You have a two dimensional roof?

 

[Munroast]

Don't know if this helps?

thanks for this - pity he didn't say how he did the calculations, but never-the-less he picked up on the same principle that I used
see the bit with the the piece of paper 0:56 to 1:20
at verticle (90º) the angle would be 22.5°
when flat (0º) the angle would be 0º

so therefore if the pitch was 70º then the angle would be 70 / 90 x 22.5 = 17.5º
so as per mine the pitch would be 73.8º so therefor 73.8 / 90 x 22.5 = 18.45º

till don't know if that is the correct way of doing it?

 

[Careful_Bodger]

Ooooo - this is an interesting one.

Firstly, I don't think you can scale between 0deg and 22.5deg that way you have. It looks like you have assumed a linear variation and you have done (not unreasonably) what's called linear interpolation.

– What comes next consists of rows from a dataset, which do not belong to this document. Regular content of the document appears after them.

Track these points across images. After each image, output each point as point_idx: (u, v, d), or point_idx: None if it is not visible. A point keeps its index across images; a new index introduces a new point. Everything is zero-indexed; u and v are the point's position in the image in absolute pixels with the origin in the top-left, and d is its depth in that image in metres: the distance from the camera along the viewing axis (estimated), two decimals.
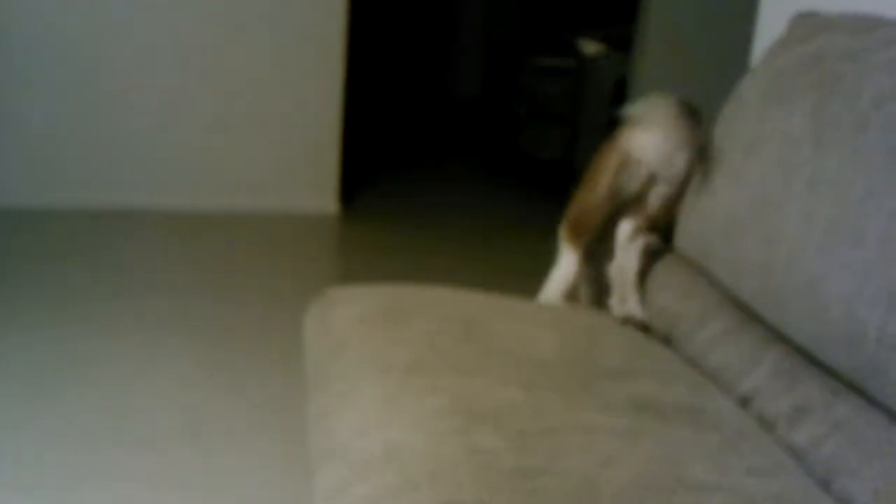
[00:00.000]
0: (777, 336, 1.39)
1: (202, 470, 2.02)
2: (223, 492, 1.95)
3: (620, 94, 4.75)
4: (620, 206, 1.82)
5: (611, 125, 4.61)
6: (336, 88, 4.14)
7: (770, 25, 2.12)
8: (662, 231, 1.80)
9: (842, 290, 1.17)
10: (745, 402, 1.37)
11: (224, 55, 3.99)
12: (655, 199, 1.77)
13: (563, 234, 2.02)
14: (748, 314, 1.47)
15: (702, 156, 1.68)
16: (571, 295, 1.87)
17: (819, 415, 1.21)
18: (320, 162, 4.22)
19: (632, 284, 1.70)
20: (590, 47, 4.87)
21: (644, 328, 1.63)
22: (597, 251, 1.86)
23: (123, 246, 3.58)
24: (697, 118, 1.81)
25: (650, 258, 1.77)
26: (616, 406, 1.24)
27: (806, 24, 1.70)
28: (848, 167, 1.26)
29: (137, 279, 3.25)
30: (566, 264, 1.92)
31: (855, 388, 1.20)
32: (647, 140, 1.79)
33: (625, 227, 1.75)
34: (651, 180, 1.77)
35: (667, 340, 1.61)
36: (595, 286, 1.85)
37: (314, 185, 4.25)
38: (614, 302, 1.70)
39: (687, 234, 1.69)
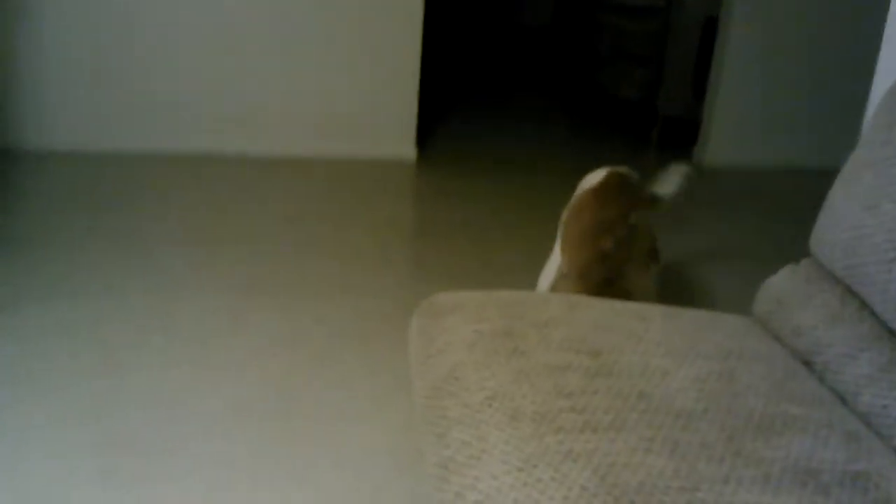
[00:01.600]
0: None
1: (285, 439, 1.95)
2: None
3: (709, 35, 4.48)
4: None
5: (698, 67, 4.41)
6: (415, 31, 3.97)
7: None
8: None
9: None
10: None
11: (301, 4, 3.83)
12: None
13: (560, 230, 2.17)
14: None
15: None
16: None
17: None
18: (399, 105, 4.10)
19: None
20: None
21: None
22: None
23: (198, 192, 3.53)
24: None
25: None
26: (775, 476, 1.11)
27: None
28: None
29: (210, 225, 3.18)
30: (556, 259, 2.12)
31: None
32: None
33: None
34: None
35: (807, 364, 1.46)
36: None
37: (392, 130, 4.14)
38: None
39: (832, 244, 1.52)
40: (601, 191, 2.24)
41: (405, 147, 4.12)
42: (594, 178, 2.33)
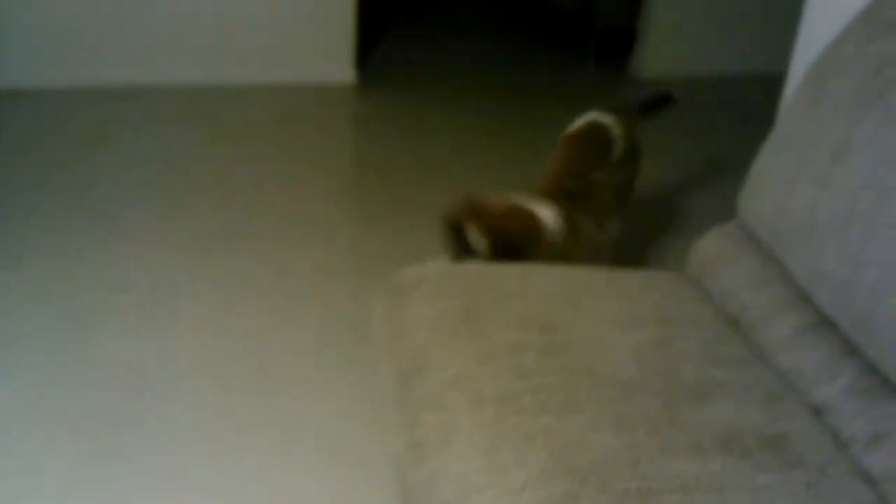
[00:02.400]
0: (855, 348, 1.41)
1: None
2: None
3: None
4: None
5: None
6: None
7: None
8: None
9: None
10: (818, 412, 1.41)
11: None
12: None
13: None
14: (823, 318, 1.49)
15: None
16: None
17: None
18: (334, 24, 4.06)
19: None
20: None
21: None
22: None
23: (131, 127, 3.50)
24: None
25: None
26: (704, 445, 1.28)
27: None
28: None
29: (148, 160, 3.20)
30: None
31: None
32: None
33: None
34: None
35: (733, 325, 1.63)
36: None
37: (328, 51, 4.10)
38: None
39: (757, 213, 1.66)
40: (575, 139, 2.35)
41: (343, 69, 4.11)
42: (577, 123, 2.42)
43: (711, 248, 1.76)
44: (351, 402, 2.13)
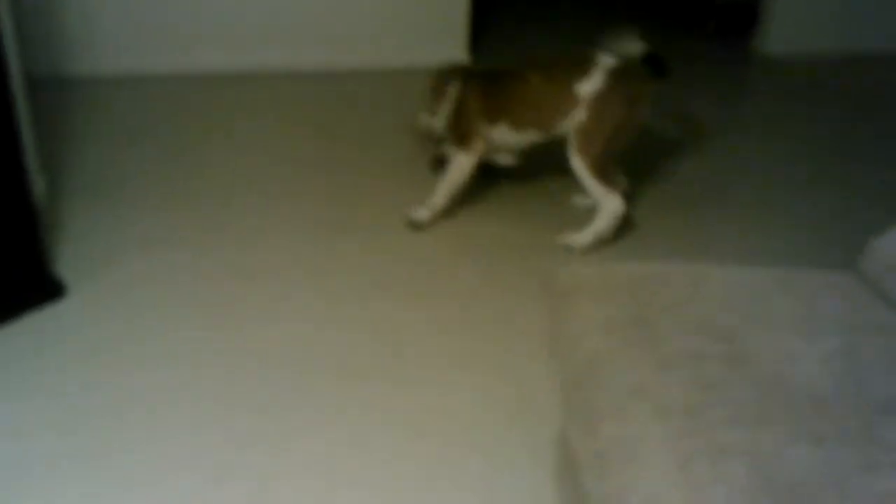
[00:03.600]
0: None
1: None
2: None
3: None
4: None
5: None
6: None
7: None
8: None
9: None
10: None
11: None
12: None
13: (593, 175, 2.63)
14: None
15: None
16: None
17: None
18: (447, 5, 4.01)
19: None
20: None
21: None
22: None
23: (241, 114, 3.49)
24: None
25: None
26: None
27: None
28: None
29: (259, 146, 3.19)
30: (613, 199, 2.63)
31: None
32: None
33: None
34: None
35: None
36: None
37: (442, 34, 4.06)
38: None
39: None
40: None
41: (457, 52, 4.07)
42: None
43: (893, 247, 1.66)
44: (488, 392, 2.10)
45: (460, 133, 2.68)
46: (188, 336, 2.25)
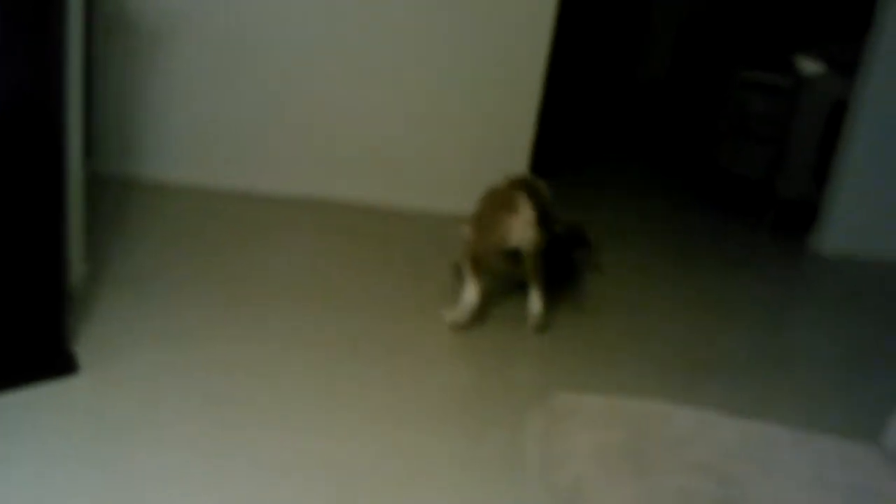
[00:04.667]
0: None
1: None
2: None
3: (837, 118, 4.36)
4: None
5: (822, 151, 4.28)
6: (535, 90, 3.97)
7: None
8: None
9: None
10: None
11: (414, 42, 3.84)
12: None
13: (466, 266, 2.89)
14: None
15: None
16: (474, 311, 2.88)
17: None
18: (506, 163, 4.05)
19: None
20: (808, 66, 4.47)
21: None
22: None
23: (309, 238, 3.56)
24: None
25: None
26: None
27: None
28: None
29: (299, 266, 3.22)
30: (472, 290, 2.86)
31: None
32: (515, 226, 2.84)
33: None
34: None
35: None
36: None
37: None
38: None
39: None
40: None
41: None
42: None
43: None
44: None
45: None
46: (182, 429, 2.21)
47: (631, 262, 3.86)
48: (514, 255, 2.90)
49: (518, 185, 3.05)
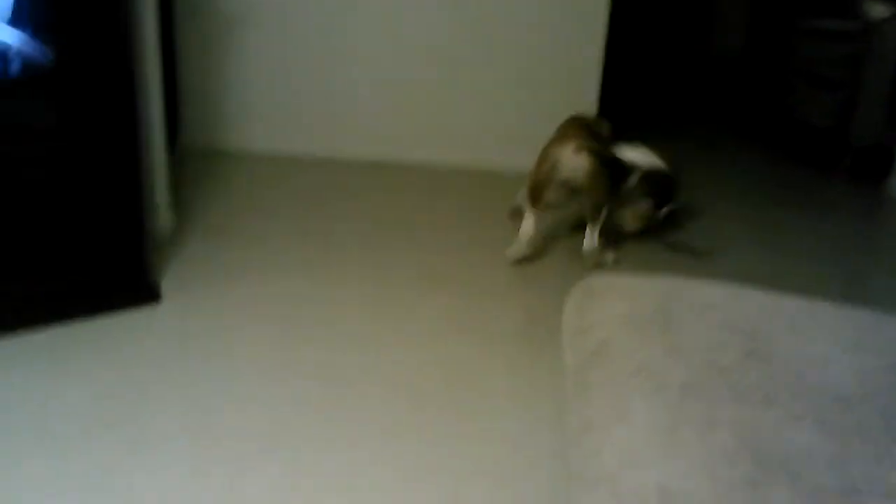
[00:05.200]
0: None
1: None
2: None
3: None
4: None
5: (894, 96, 4.17)
6: (597, 45, 4.00)
7: None
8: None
9: None
10: None
11: (474, 16, 3.93)
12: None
13: (525, 199, 2.98)
14: None
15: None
16: (532, 243, 2.98)
17: None
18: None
19: None
20: (876, 9, 4.38)
21: None
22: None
23: (375, 196, 3.66)
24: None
25: None
26: None
27: None
28: None
29: (385, 233, 3.29)
30: (529, 222, 2.96)
31: None
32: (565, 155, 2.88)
33: None
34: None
35: None
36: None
37: None
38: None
39: None
40: None
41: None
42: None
43: None
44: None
45: None
46: (260, 351, 2.34)
47: (705, 209, 3.83)
48: (572, 191, 2.93)
49: (575, 120, 3.09)
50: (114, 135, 2.34)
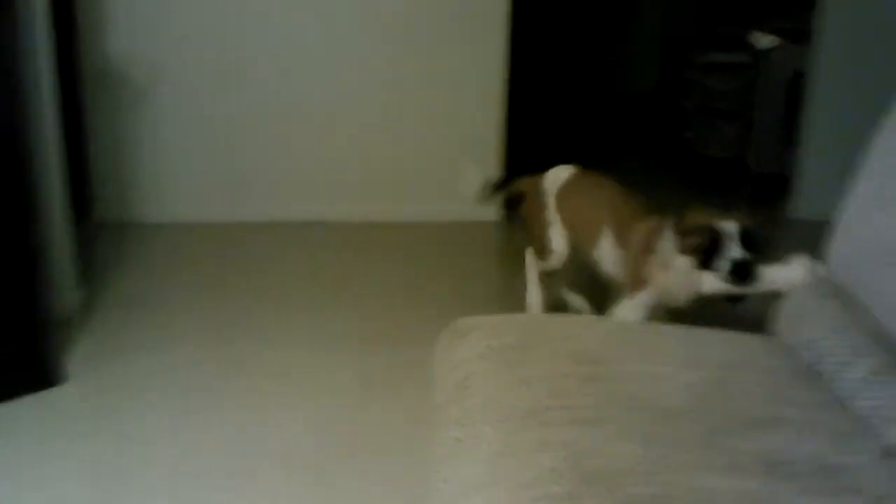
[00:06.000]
0: None
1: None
2: None
3: (797, 88, 4.48)
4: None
5: (788, 121, 4.38)
6: (497, 89, 4.13)
7: None
8: None
9: None
10: (890, 453, 1.25)
11: (377, 58, 4.02)
12: None
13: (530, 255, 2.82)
14: None
15: None
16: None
17: None
18: (481, 165, 4.18)
19: None
20: (763, 40, 4.62)
21: None
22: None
23: (278, 255, 3.69)
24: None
25: None
26: (742, 465, 1.16)
27: None
28: None
29: (291, 289, 3.33)
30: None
31: None
32: None
33: None
34: None
35: (816, 374, 1.49)
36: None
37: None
38: None
39: (837, 257, 1.56)
40: None
41: (488, 208, 4.21)
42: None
43: (797, 301, 1.64)
44: None
45: None
46: (161, 427, 2.35)
47: None
48: None
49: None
50: (4, 213, 2.33)
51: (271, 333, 2.93)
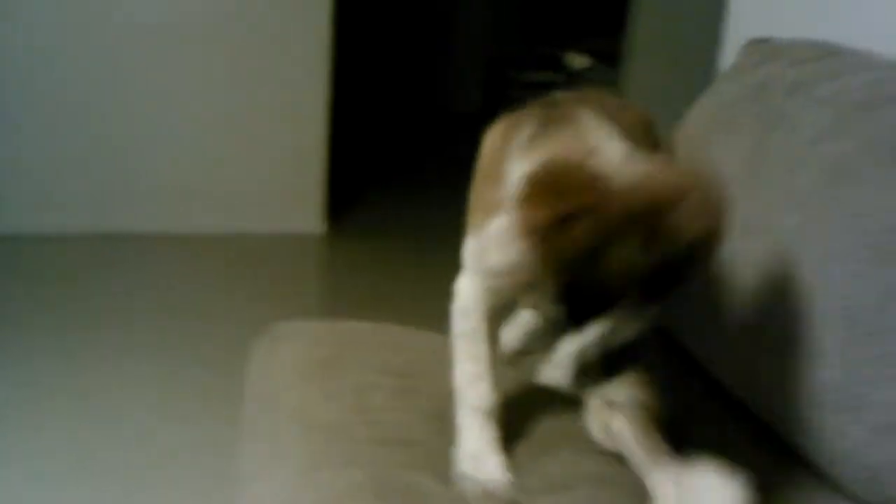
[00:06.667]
0: None
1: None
2: None
3: None
4: None
5: None
6: (320, 103, 4.08)
7: (733, 49, 2.06)
8: None
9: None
10: None
11: (200, 69, 3.92)
12: None
13: None
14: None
15: None
16: None
17: None
18: (304, 179, 4.15)
19: None
20: (576, 61, 4.83)
21: None
22: None
23: (104, 270, 3.55)
24: None
25: None
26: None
27: (757, 52, 1.65)
28: (779, 210, 1.20)
29: (114, 303, 3.23)
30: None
31: None
32: None
33: None
34: None
35: None
36: None
37: (298, 204, 4.17)
38: None
39: None
40: None
41: (312, 221, 4.17)
42: None
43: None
44: None
45: None
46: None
47: (426, 251, 4.00)
48: None
49: None
50: None
51: (75, 349, 2.82)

If you look at the mathematical formulas in the spreadsheet (https://woodgears.ca/miter/splayed_miters.xls) this does show how he did the calculations. There are complex formulas of tangents (TAN), sine (SIN) and cosine (COS) of the angles. While I cannot see at the moment how he got those, please read on.

If I understand correctly, roof pitch = 90deg - splay angle, where splay angle is shown on his website (https://woodgears.ca/miter/). Tilt & mitre angle are also shown in the same diagram.

So your (fairly steep) 73.8deg pitch = 16.2deg splay. Is that right?

Looking this up in his downloadable PDF (https://woodgears.ca/miter/splayed_miters.pdf), the nearest result is 16deg in the left column, and reading acoss to the bit with 8 sides & flat mitre angle 22.5deg, then I reckon that's actually 21.58deg for the saw tilt angle and 6.51deg for the mitre.

The difference for 16.2deg splay compared to 16deg splay is very small, and will be negligable, I am guessing, compared to cutting tolerances.

You will also have the lower edges which will also need a (mitre...oops, nope!!) tilt cut at the splay angle.

I am quite interested this (mathematically), so please comment if I have got the numbers wrong & you need a recalculation.

 

[mrrusty]

This is related to the settings you need to cut a coving "on the flat". I have an excel I use - here are the formulas - don't ask me to explain them, I copied this from somewhere.

spring angle in this calculator is the angle between the back of the coving and horizontal when the coving is installed (some calculators show the spring angle as the angle between vertical)

Have a look at your mitre saw - it probably has presets marked at 33.9 and 31.6 degrees - I bet many people don't know why! - its the tilt and mitre for cutting "standard" 38/52 degree coving "on the flat" for a 90 degree corner

 

[Careful_Bodger]

Better than related Sir Rusty!

These equations provide the same answers. With the OPs approximate pitch = spring = 74deg and 'corner' = 135deg, I get the same answers as I mentioned previously.

Someone very clever with 'trig' has somehow simplified these, it seems.

 

[paulrockliffe]

I could work the angles out but I'd never trust myself not to make a mistake. I would draw it in SketchUp and measure the angles there.

 

[Munroast]

Ooooo - this is an interesting one.

Firstly, I don't think you can scale between 0deg and 22.5deg that way you have. It looks like you have assumed a linear variation and you have done (not unreasonably) what's called linear interpolation.

.

Yes, I had a very big suspicion that it would not be linear (hence me asking) all these things revolve around sine cosine and tangent and they always create curved lines on graphs and my theory would create a straight line. So I sort of guessed I was wrong.

I think @mrrusty excel has the answers


It is certainly a very complex bit of maths, I must try and get my head round sometime, too complicated the night though - esp whilst on the home brew.

In the mean time I can just use Rusty's excel thing.